With the partial government shutdown avoided, one group was left out from the compromise.
DACA recipients won't be receiving any benefits for their status and continue to be in limbo.
That effects people like Osiris Badillo, a Valley millennial, who is enrolled in college and has a steady income working at a McAllen hotel.
"My mom brought me here when I was 15 days old, so basically [the Valley] is my home,” Badillo said.
Badillo is originally from Tampico, Mexico.
She is also a Deferred Action for Childhood Arrivals recipient, also known as DACA. A program created under the Obama administration to keep the children brought by their parents illegally into the U.S. from being considered a priority for deportation.
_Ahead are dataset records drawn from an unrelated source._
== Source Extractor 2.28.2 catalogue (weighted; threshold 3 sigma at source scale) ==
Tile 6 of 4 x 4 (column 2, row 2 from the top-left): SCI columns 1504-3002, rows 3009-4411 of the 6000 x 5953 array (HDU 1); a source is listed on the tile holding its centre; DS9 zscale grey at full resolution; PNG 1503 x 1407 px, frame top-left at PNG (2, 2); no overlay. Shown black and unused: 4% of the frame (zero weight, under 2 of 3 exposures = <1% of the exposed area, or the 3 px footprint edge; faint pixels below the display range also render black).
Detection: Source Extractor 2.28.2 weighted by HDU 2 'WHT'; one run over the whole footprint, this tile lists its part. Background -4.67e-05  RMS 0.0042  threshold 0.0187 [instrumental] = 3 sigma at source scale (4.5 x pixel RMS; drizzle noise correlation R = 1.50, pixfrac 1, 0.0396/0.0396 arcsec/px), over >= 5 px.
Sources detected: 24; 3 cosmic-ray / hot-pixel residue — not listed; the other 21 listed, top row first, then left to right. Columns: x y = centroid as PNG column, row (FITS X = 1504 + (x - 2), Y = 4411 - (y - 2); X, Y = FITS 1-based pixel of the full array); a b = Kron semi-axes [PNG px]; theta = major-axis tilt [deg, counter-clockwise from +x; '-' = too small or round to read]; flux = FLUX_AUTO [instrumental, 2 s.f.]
DACA recipients receive a work permit but are still undocumented and the program could end at any time.
"I remember the first time where the government was saying, ‘You know what, you're not going to be able to renew your DACA.’ It was scary," Badillo said.
President Trump had originally promised extending DACA protections for more time in exchange for a $5 billion border wall, along with fears of another government shutdown, but that didn't happen.
"This new budget deal doesn't include any legalization for DACA or TPS holders," said Miriam Ayala, an immigration attorney.
Ayala says while TPS recipients will have their status expire within the next year, DACA recipients are left in a limbo.
"Most of these people have lived here since they were very young, they don't know any other country except the United States,” Ayala said. “So sending them to another country is just very scary for them."
"I think the thing that a lot of people don't understand is that it's not our fault,” Badillo said. “We didn't do anything to be brought to the United States. Our parents just wanted to give us a better opportunity."
Immigration attorneys recommend DACA recipients renew their work permits before the next deadline or to speak to an attorney about possible ways of legalizing their immigration status if possible.